- Dataset records
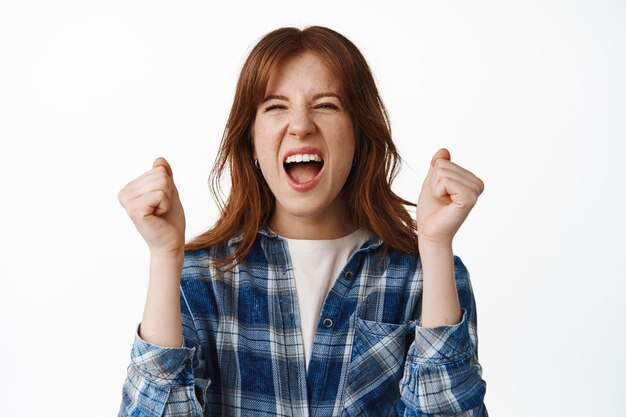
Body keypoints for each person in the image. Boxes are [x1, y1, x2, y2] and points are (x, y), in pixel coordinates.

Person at [117, 26, 487, 416]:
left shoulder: (425, 275)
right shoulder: (197, 278)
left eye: (326, 105)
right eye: (276, 106)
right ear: (252, 142)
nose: (300, 125)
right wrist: (164, 256)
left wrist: (433, 245)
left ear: (360, 133)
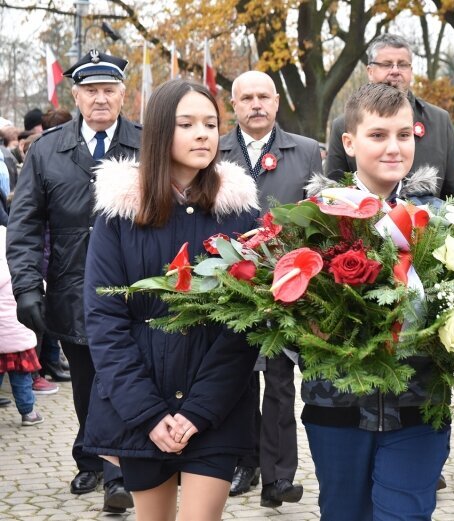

- What you should do
No picture belongs in the copy. Print every entry above exactly as it stands.

- Task response
Body keypoints for each person in the image. Boxes are [x1, y1, x2, y2] and points are (x, y), in pixel coordinates.

Person at [117, 26, 487, 416]:
left shoulder: (425, 275)
right shoulder: (197, 278)
left eye: (326, 105)
right eye: (276, 106)
right ear: (252, 142)
nose: (300, 125)
right wrist: (164, 256)
left wrist: (433, 245)
left ear: (360, 133)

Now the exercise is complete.